Quase um ano depois de ler a notícia sobre Rosario e com o romance já alinhavado, Dantés se deparou no jornal com outro fio para tecer seu relato: o caso de Amparo, uma idosa nascida em Valência em 1940 e encontrada em 2018, momento em que se calculou que estava morta havia quatro anos, em estado de mumificação. Amparo compartilhava com Anja o gosto pelo tabaco. Perto de sua deteriorada moradia, no bairro de El Cabanyal, havia uma tabacaria e uma farmácia, mas ela preferia andar um pouco mais para comprar cigarros e remédios.

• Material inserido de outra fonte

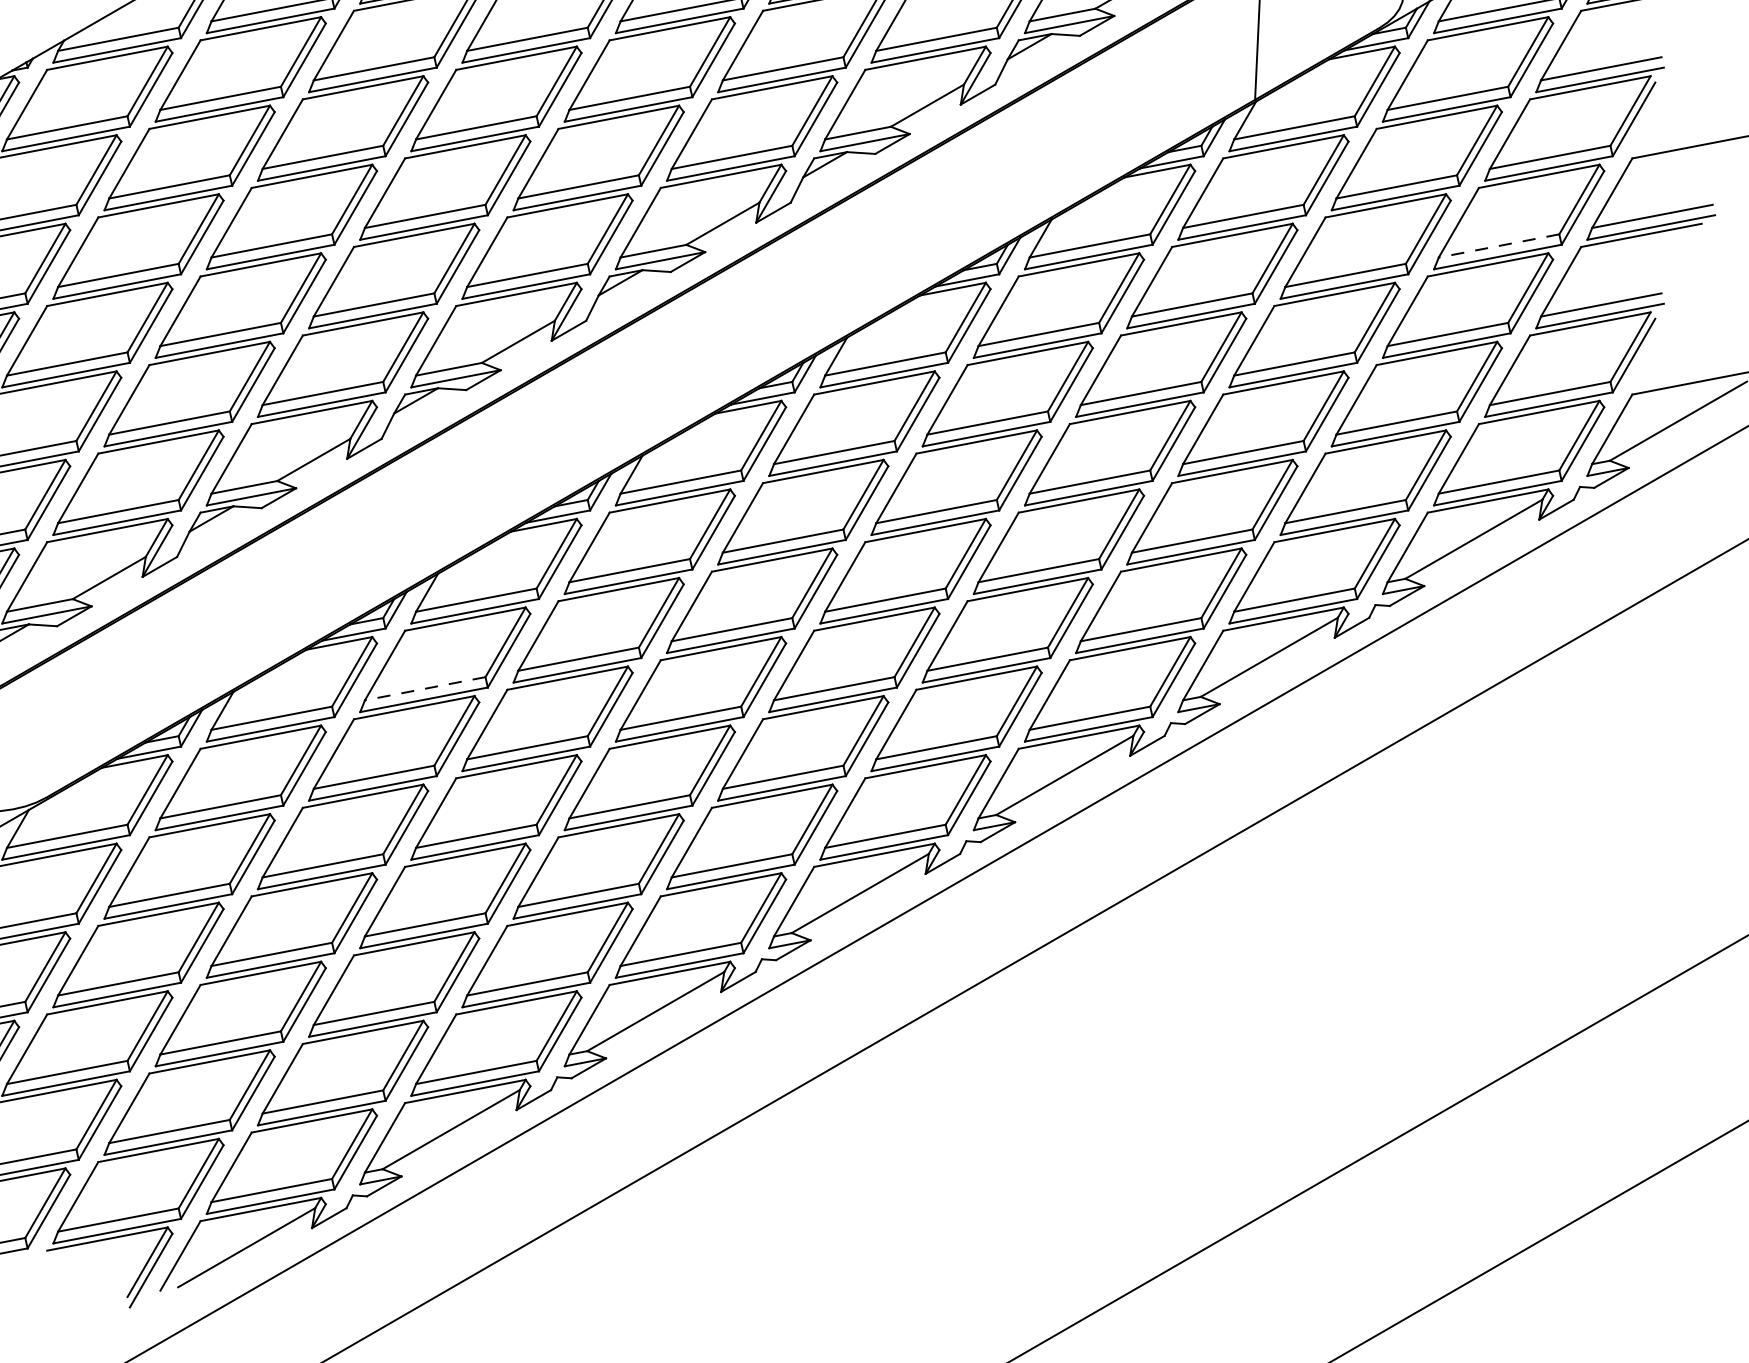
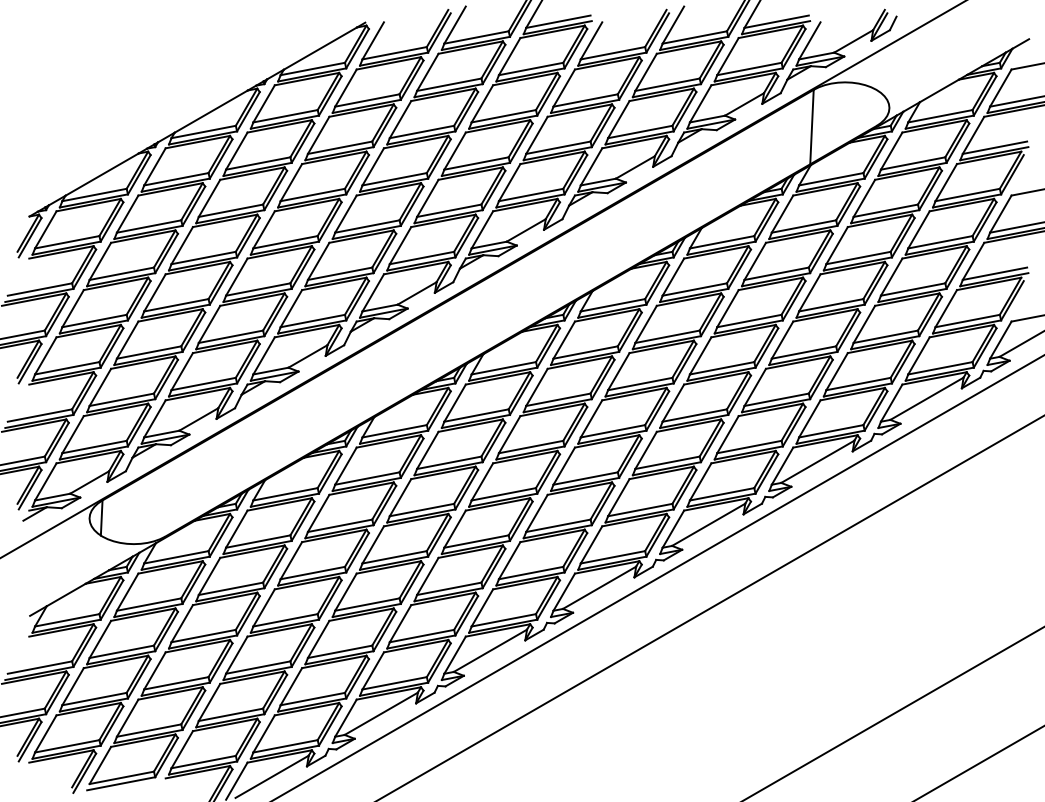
line: (1499, 246) -> (940, 242), dashed -> solid
line: (425, 688) -> (367, 478), dashed -> solid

A protagonista do romance também tem uma “imensa vontade de ser invisível”, descreve Dantés. Um fantasma que passa pelo menos meia década sem dar sinais. “Disseram que ela tava morta há pelo menos cinco anos, eu sei porque é o meu trabalho saber. Coitada. Ninguém deu falta da mortinha. Ninguém procurou por ela, nem disse que tava desaparecida ou fez um daqueles cartazes que são todos iguais, a foto e o desespero”, escreve. “E agora, muito perto do dia da sua morte, ela já não sai de casa, porque não precisa, porque já comprou cigarro suficiente para cinco moribundos.”

O manuscrito de Dantés antes teve outros títulos: Da cor do fundo e Alguém que me diga que morri. Diferentemente das espanholas, sua reencarnação brasileira em papel e tinta ganha a vida cuidando de idosos e além disso tem um gato, sábio e cinza, chamado Rinoceronte. Mas os três corpos, como muitos outros mortos em “esmagadora solidão”, diz Dantés, ficam esperando no mesmo cenário da sua vida até que alguém, em algum momento, recorde que algum dia chegaram a existir. “Morrerá como viveu: sem precisar de ninguém. E morrerá ali, seu lugar favorito no mundo”, escreve sobre seu personagem sobre a solidão de sua personagem, que “levava a vida na ponta dos pés”. “Era algo que ela carregava em si, desde muito pequena, uma solidão incorrigível e áspera.”